The Austrian Embassy’s spacious main hall was virtually filled to capacity Friday night for a tribute to Erich Wolfgang Korngold, a major 20th-century composer who was nearly forgotten because of the twin sins of being a Jew and refusing to knuckle under to the atonal zeitgeist so favored by academics and Western leftist ideologues over the past century.

If Mr. Korngold isn’t a household name, it’s no wonder; he never fit into any of classical music’s meticulously defined niches. Born in what is now the Czech Republic in 1897, the composer always regarded himself as Austrian. His father was a famous and influential Viennese music critic who waged an ultimately futile one-man crusade against the increasing serial cacophony — championed by Arnold Schonberg and the Second Viennese School — that embraced atonality as the wave of the future.

Mr. Korngold was a child prodigy who composed mind-bogglingly complex pieces before he was 10. Famous musicians including Bruno Walter came to hear performances of his works when he was barely an adolescent.

Mr. Korngold’s early operas were quite successful, but he achieved his greatest success in a genre that didn’t exist when he was born. Almost by accident, the composer became the founding father of the symphonic film score.

His brilliant arrangement of Felix Mendelssohn’s suite for “A Midsummer Night’s Dream” for a live production of Shakespeare’s play in the Hollywood Bowl attracted the attention of movie mogul Jack Warner, who promptly signed him to pen the music for “Captain Blood” (1935), for which he copped an Oscar. He won another for “Robin Hood” (1938), one of many other film scores he composed for Warner Bros.

The secret to Mr. Korngold’s success as a film composer was his simple but profound insight that major films were epic in scope, requiring near operatic musical scoring to produce the desired effect. It was a lesson not lost on later composers Miklos Rozsa (“Spartacus”) and John Williams, whose scores to the “Star Wars” films — including this spring’s upcoming prequel — are sweeping in their mythic vision.

Unfortunately, in spite of Mr. Korngold’s brilliant insights, he died largely forgotten in 1957 in Hollywood — seemingly an anachronism in a classical music world where popular success was disdained and listenable music was regarded as a hopelessly outmoded concept.
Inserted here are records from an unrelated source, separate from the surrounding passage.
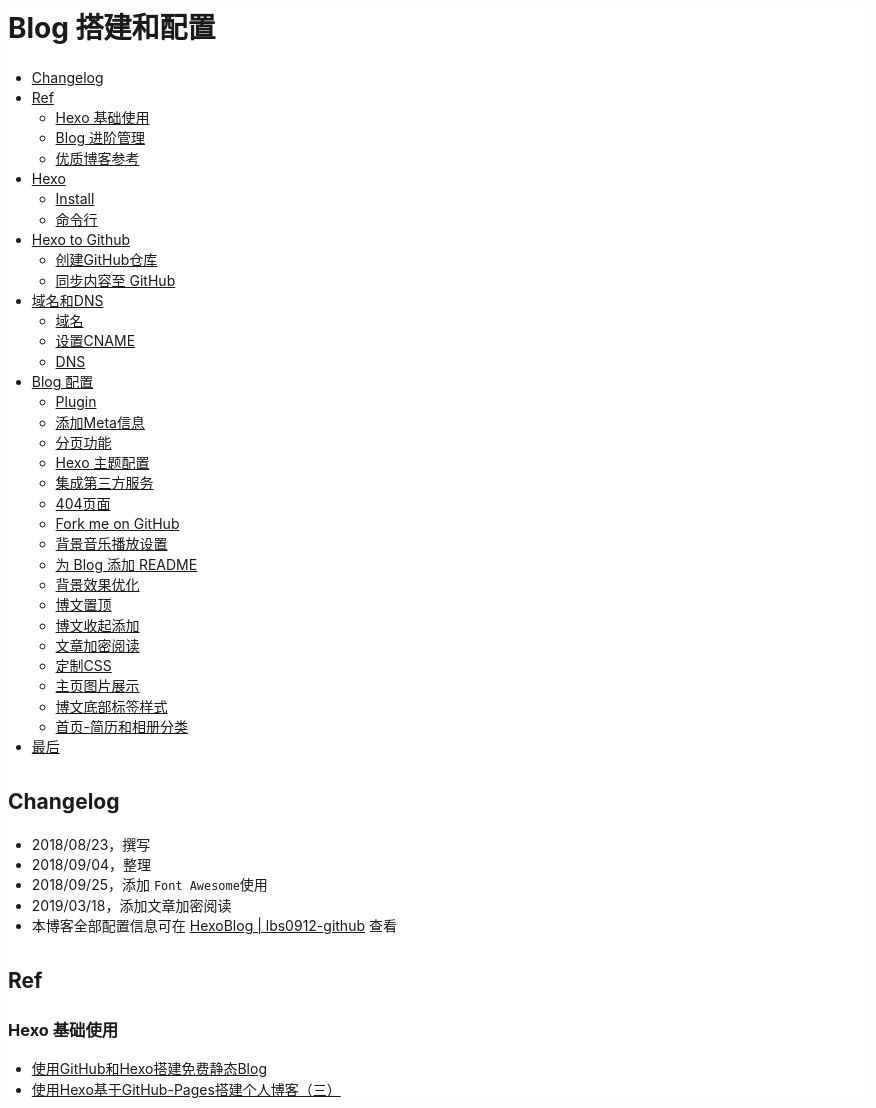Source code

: 
# Blog 搭建和配置

* [Changelog](#Changelog)
* [Ref](#Ref)
  * [Hexo 基础使用](#Hexo-基础使用)
  * [Blog 进阶管理](#Blog-进阶管理)
  * [优质博客参考](#优质博客参考)
* [Hexo](#Hexo)
  * [Install](#Install)
  * [命令行](#命令行)
* [Hexo to Github](#Hexo-to-Github)
  * [创建GitHub仓库](#创建GitHub仓库)
  * [同步内容至 GitHub](#同步内容至-GitHub)
* [域名和DNS](#域名和DNS)
  * [域名](#域名)
  * [设置CNAME](#设置CNAME)
  * [DNS](#DNS)
* [Blog 配置](#Blog-配置)
  * [Plugin](#Plugin)
  * [添加Meta信息](#添加Meta信息)
  * [分页功能](#分页功能)
  * [Hexo 主题配置](#Hexo-主题配置)
  * [集成第三方服务](#集成第三方服务)
  * [404页面](#404页面)
  * [Fork me on GitHub](#Fork-me-on-GitHub)
  * [背景音乐播放设置](#背景音乐播放设置)
  * [为 Blog 添加 README](#为-Blog-添加-README)
  * [背景效果优化](#背景效果优化)
  * [博文置顶](#博文置顶)
  * [博文收起添加](#博文收起添加)
  * [文章加密阅读](#文章加密阅读)
  * [定制CSS](#定制CSS)
  * [主页图片展示](#主页图片展示)
  * [博文底部标签样式](#博文底部标签样式)
  * [首页-简历和相册分类](#首页-简历和相册分类)
* [最后](#最后)


## Changelog
* 2018/08/23，撰写
* 2018/09/04，整理
* 2018/09/25，添加 `Font Awesome`使用
* 2019/03/18，添加文章加密阅读
* 本博客全部配置信息可在 [HexoBlog | lbs0912-github](https://github.com/lbs0912/HexoBlog) 查看

## Ref

### Hexo 基础使用
* [使用GitHub和Hexo搭建免费静态Blog](https://wsgzao.github.io/post/hexo-guide/)
* [使用Hexo基于GitHub-Pages搭建个人博客（三）](http://ehlxr.me/2016/08/30/%E4%BD%BF%E7%94%A8Hexo%E5%9F%BA%E4%BA%8EGitHub-Pages%E6%90%AD%E5%BB%BA%E4%B8%AA%E4%BA%BA%E5%8D%9A%E5%AE%A2%EF%BC%88%E4%B8%89%EF%BC%89/)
Emceed by pianist and conductor Alexander Frey, who provided biographical background and film clips to give context for the composer’s works, Friday’s concert was a real eye-opener, revealing this underrated master as the tonal modernist and visionary he really was.

Perhaps the most astounding instrumental piece on the program was the composer’s first formal opus, his Piano Trio in D Major, composed when he was just 12.

Skirting the edge of tonality and fiendishly difficult to play, the trio possesses a musical sophistication almost light-years beyond adulthood. Its rich harmonies and daring episodes call to mind Richard Strauss at his most piquant and Alexander Scriabin at his most mystical.

The Mendelssohn Trio gave the work a rousing reading, although pianist Ya-Ting Chang, playing the Austrian Embassy’s magnificent Bosendorfer piano, overwhelmed the strings at times with her enthusiasm.

Mr. Frey himself gave admirable interpretations of “Don Quixote” and “Marchenbilder” (“Fairy-Tale Pictures”), two more early piano works by the composer. Soprano Monica Yunus offered a winsome reading of the composer’s “Drei Lieder” (“Three Songs”), Op. 22. And soprano Cristina Nassif gave spirited performances of “Marietta’s Song” from Mr. Korngold’s famous, and now frequently revived, opera “Die Tote Stadt” (“The Dead City”), Op. 12, as well as brilliantly suggestive renditions of his sprightly “Shakespeare Songs,” Op. 29 and 31.

The nearly three-hour program concluded with “Tomorrow,” a Korngold tone poem extracted from the 1943 film “The Constant Nymph,” which was sung by Embassy Series impresario Jerome Barry. He was accompanied by Mr. Frey, who improvised from Mr. Korngold’s holograph orchestral score, providing a fitting conclusion to this exceptional musical evening.